Mexico Rail Freight Could Be Panama Canal Alternative

February 20, 2024

 

Mexico Rail Freight Could Be Panama Canal Alternative

As delays continue to impact the Panama Canal, there is a growing belief that rail freight could provide a more reliable solution in the future.

Issues at the canal, which relies on water from artificial lakes to operate its locks, have been driven by a year-long drought in Panama. The ever-decreasing water level in the lakes has led to more and more restrictions on the number of vessels that are able to pass through the waterway.

Last month, Danish giant Maersk confirmed that services which had previously passed through the canal would be served by rail freighting containers across Panama. This may have been the catalyst for further consideration of the transport mode as a gateway between the Pacific and Atlantic oceans.

A Mexican plan to connect its Pacific coast with the Gulf of Mexico is gaining interest in the country, as trade officials are now beating the drum about the Tehuantepec Interoceanic Corridor project, which has been languishing on the shelf due to other priorities.

The 300 km rail project will fully connect the ports of Coatzacoalcos and Salina Cruz, which is the shortest connection between the Pacific and Gulf coast.

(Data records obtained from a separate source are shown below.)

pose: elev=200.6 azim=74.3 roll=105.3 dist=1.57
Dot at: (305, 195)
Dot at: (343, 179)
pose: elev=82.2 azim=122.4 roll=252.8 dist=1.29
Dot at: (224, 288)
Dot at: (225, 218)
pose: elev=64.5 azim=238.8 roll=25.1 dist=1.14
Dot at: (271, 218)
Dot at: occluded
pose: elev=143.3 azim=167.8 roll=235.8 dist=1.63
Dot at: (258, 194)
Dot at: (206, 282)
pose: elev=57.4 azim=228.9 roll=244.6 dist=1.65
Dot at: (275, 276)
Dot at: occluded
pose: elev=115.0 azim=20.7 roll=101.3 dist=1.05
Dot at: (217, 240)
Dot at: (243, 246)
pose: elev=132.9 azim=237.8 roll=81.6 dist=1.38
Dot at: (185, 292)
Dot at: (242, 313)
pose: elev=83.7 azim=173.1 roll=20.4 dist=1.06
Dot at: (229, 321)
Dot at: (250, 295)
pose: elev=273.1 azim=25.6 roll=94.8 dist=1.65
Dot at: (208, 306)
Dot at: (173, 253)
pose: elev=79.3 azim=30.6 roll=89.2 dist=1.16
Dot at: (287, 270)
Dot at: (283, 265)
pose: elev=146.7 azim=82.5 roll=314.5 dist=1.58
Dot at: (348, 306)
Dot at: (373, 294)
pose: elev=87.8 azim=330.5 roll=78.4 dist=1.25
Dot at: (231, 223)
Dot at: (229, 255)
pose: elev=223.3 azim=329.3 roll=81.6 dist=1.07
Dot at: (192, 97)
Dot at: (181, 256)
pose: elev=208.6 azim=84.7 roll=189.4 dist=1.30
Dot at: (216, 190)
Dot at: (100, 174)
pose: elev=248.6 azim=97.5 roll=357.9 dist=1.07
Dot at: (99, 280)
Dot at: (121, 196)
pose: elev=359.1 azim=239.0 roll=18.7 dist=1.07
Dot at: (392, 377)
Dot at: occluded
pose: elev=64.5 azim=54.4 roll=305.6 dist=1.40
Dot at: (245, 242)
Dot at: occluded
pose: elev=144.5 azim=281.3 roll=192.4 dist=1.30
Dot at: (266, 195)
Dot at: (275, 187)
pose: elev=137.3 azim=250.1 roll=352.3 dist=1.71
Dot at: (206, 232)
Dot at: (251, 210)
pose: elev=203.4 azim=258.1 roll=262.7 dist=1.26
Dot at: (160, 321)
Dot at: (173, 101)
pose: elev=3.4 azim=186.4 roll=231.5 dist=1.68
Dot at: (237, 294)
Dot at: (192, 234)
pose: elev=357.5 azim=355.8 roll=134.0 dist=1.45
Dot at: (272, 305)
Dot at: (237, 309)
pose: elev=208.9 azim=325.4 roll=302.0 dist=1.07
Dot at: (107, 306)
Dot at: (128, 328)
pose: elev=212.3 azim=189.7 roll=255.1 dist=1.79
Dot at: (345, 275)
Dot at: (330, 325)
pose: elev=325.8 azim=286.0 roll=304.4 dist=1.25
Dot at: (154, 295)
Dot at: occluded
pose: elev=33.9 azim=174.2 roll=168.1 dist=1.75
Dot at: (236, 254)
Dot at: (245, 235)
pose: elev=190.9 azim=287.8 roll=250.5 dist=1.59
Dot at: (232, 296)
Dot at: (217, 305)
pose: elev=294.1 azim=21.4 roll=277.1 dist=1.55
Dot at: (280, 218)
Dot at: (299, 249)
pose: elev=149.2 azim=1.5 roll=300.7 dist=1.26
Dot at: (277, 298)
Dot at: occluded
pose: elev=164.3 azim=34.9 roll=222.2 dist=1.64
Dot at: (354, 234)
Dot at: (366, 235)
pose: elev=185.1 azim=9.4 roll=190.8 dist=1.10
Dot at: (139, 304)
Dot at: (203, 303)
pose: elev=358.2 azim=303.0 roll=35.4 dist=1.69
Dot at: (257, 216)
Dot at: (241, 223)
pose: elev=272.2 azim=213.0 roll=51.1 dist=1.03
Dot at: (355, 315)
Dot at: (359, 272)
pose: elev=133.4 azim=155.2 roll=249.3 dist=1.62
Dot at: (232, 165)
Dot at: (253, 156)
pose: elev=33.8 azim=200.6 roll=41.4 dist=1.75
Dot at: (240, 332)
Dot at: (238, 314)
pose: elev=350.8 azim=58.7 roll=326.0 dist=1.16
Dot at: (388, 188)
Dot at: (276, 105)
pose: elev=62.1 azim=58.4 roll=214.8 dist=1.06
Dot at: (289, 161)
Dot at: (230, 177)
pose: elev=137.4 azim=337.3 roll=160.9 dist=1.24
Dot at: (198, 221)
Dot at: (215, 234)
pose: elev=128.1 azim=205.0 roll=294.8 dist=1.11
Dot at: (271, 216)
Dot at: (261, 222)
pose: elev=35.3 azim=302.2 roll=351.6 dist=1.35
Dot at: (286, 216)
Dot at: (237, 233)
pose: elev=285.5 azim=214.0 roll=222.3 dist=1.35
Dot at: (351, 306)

The new rail corridor should be capable of handling around 1.4m TEU per year by 2033. This may not compete with the annual 7-8 million TEU that ordinarily moves through Panama, but will certainly assist with the impact that climate has had on the canal.

Mexico’s president – Andrés Manuel López Obrador – is understood to be a big believer in rail infrastructure, which could mean that the project gains momentum in the near future.